Os servidores da Câmara dos Deputados estão preocupados com o retorno das atividades presenciais em meio a pandemia do novo coronavírus.

O vice-presidente Executivo do Sindicato dos Servidores do Poder Legislativo Federal e do Tribunal de Contas da União (Sindilegis), Paulo César Alves, explica serem mais de 17 mil servidores e que a estrutura arquitetônica da Casa, com poucas janelas, torna o lugar ainda mais perigoso na crise sanitária.

O novo presidente da Câmara dos Deputados, Arthur Lira (PP-AL), quer que a Casa retome suas atividades de forma presencial.

Nesta quarta-feira (3), segundo os dados mais recentes do Ministério da Saúde, o número de mortos pela covid-19 atingiu 227.563 e o de casos confirmados 9.339.420.

Os servidores tentam negociar a manutenção do trabalho remoto ou semipresencial até que todos sejam vacinados, garantindo que isso não afetará a produtividade.

Segundo o vice-presidente do sindicato, os profissionais estão com medo em meio ao aumento de casos no Distrito Federal. "A gente teve bastante caso de óbito aqui na casa", lembra.

"Os servidores não estão se omitindo a trabalhar. Tem até um estudo que mostra que a Câmara foi o segundo órgão que mais economizou na pandemia e, no entanto, a gente não paralisou. A gente prestou o serviço que o Brasil tanto precisava. Foi o primeiro Congresso no mundo a fazer uma sessão virtual. Nós do Sindilegis não somos favoráveis a volta neste momento", afirma.

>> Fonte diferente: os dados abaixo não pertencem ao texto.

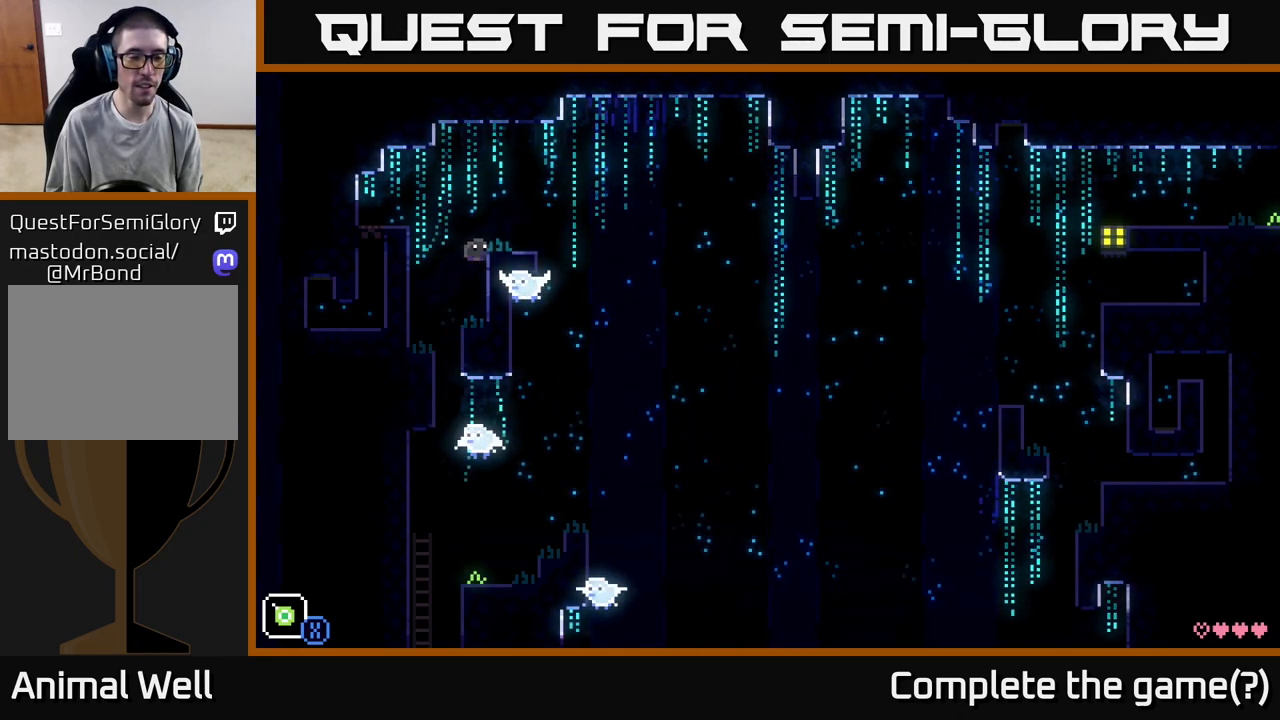
{"buttons": ["A"], "left_stick": "right", "right_stick": "center", "events": [[17, "A", "up"], [117, "left_stick", "center"], [300, "A", "down"], [417, "left_stick", "right"]]}
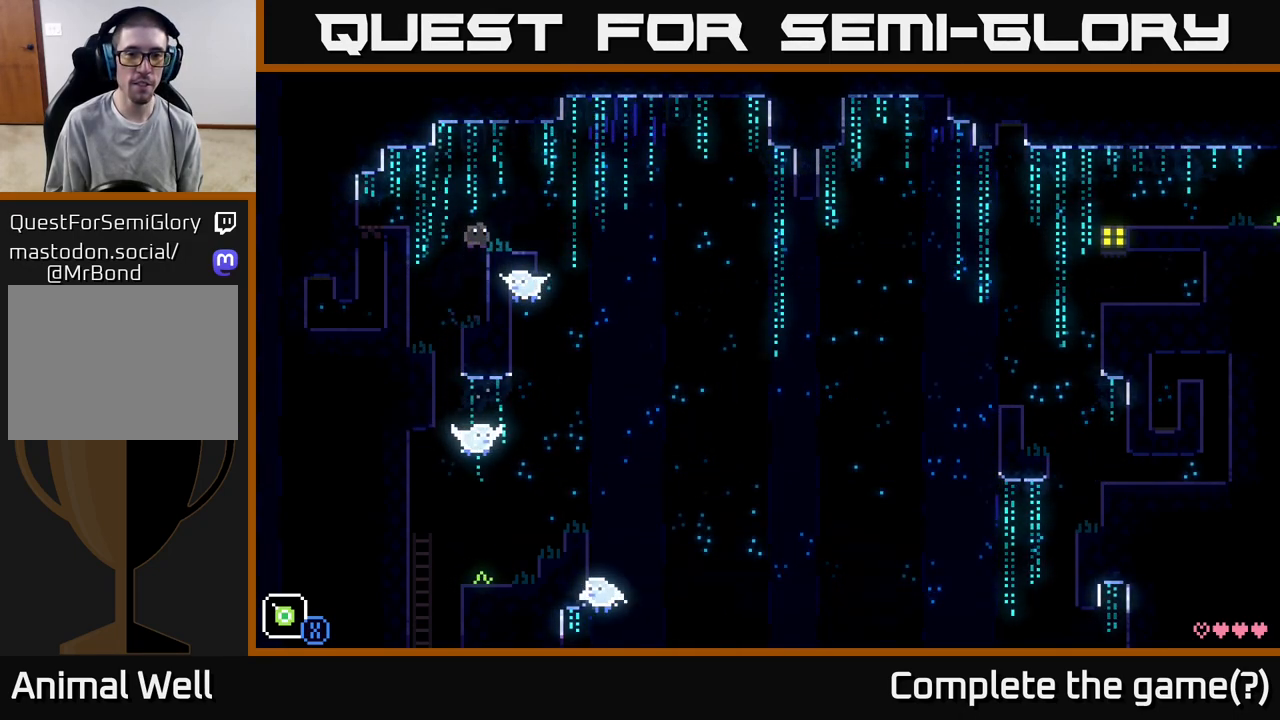
{"buttons": [], "left_stick": "right", "right_stick": "center", "events": [[117, "A", "up"]]}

Alves diz que o sindicato encaminhou um ofício ao presidente da Casa e aos membros da Mesa, pedindo que reconsiderassem a decisão da volta presencial, neste momento.

O vice-presidente Executivo explica ainda que, num primeiro momento, tem sido uma negociação amigável, mas que caso não se resolva, o sindicato pretende recorrer à justiça.